• _EXERCISE_: Apart from the pictures, return every line of the listing exactly.

BEGIN INFORMATION PROVIDED

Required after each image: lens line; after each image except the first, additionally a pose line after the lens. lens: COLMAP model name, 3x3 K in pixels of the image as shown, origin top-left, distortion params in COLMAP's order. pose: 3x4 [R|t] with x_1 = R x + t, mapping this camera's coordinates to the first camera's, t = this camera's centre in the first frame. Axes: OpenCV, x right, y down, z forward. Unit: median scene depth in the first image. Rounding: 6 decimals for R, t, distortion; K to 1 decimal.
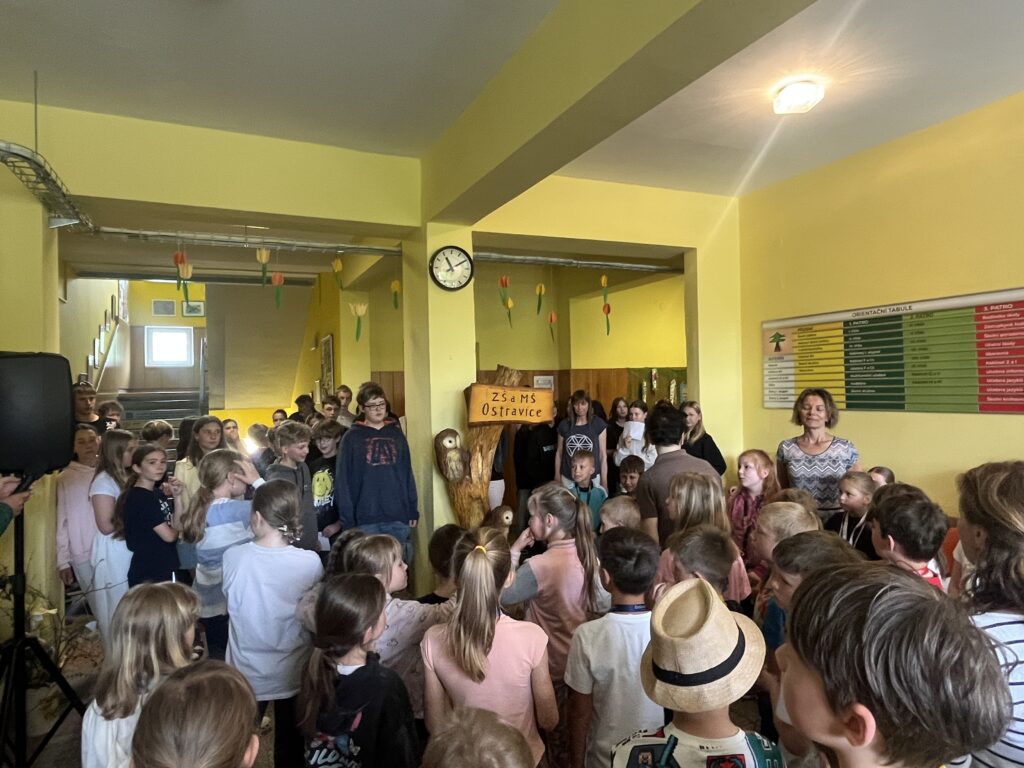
lens RADIAL K [[617.3, 0, 507.2], [0, 617.3, 383.1], [0, 0, 1]] dist [-0.003965, 0.000191]
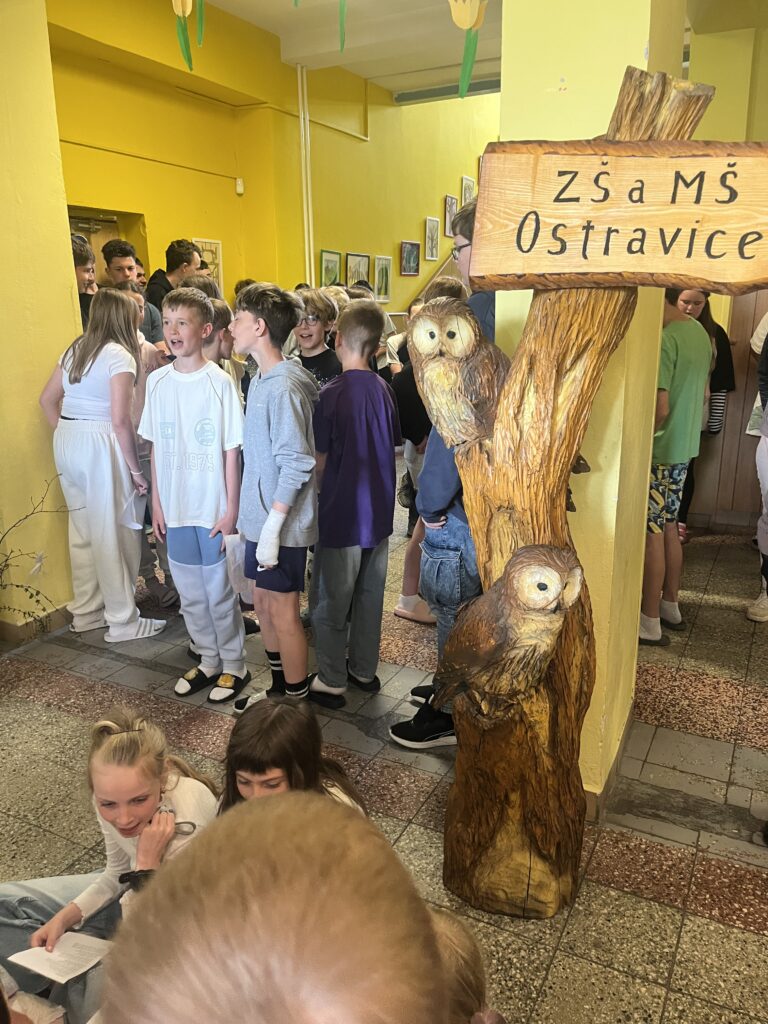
lens RADIAL K [[772.0, 0, 380.8], [0, 772.0, 515.6], [0, 0, 1]] dist [0.015466, -0.002612]
pose [[0.617219, 0.227904, -0.753061, 0.214372], [0.003627, 0.956295, 0.292382, 0.057520], [0.786783, -0.183195, 0.589417, 0.621613]]
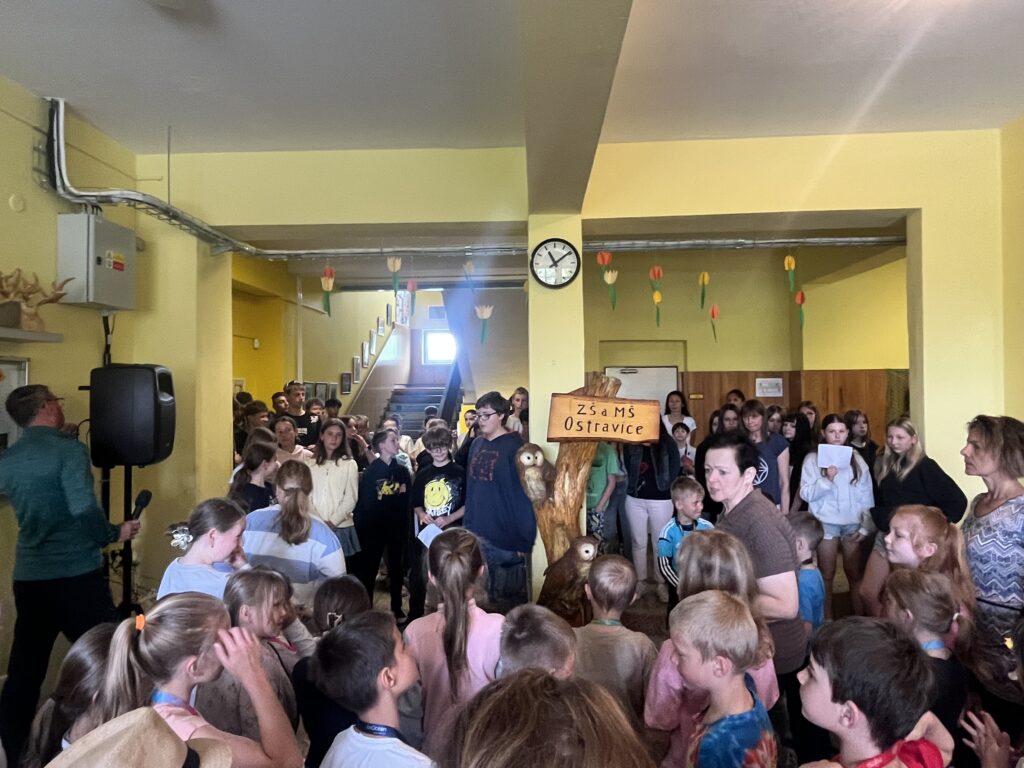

END INFORMATION PROVIDED

• _RESPONSE_:
Required after each image: lens line; after each image except the first, additionally a pose line after the lens. lens: COLMAP model name, 3x3 K in pixels of the image as shown, origin top-left, distortion params in COLMAP's order. pose: 3x4 [R|t] with x_1 = R x + t, mapping this camera's coordinates to the first camera's, t = this camera's centre in the first frame. Axes: OpenCV, x right, y down, z forward. Unit: median scene depth in the first image. Rounding: 6 decimals for R, t, distortion; K to 1 decimal.
lens RADIAL K [[617.3, 0, 507.2], [0, 617.3, 383.1], [0, 0, 1]] dist [-0.003965, 0.000191]
lens RADIAL K [[772.0, 0, 380.8], [0, 772.0, 515.6], [0, 0, 1]] dist [0.015466, -0.002612]
pose [[0.617219, 0.227904, -0.753061, 0.214372], [0.003627, 0.956295, 0.292382, 0.057520], [0.786783, -0.183195, 0.589417, 0.621613]]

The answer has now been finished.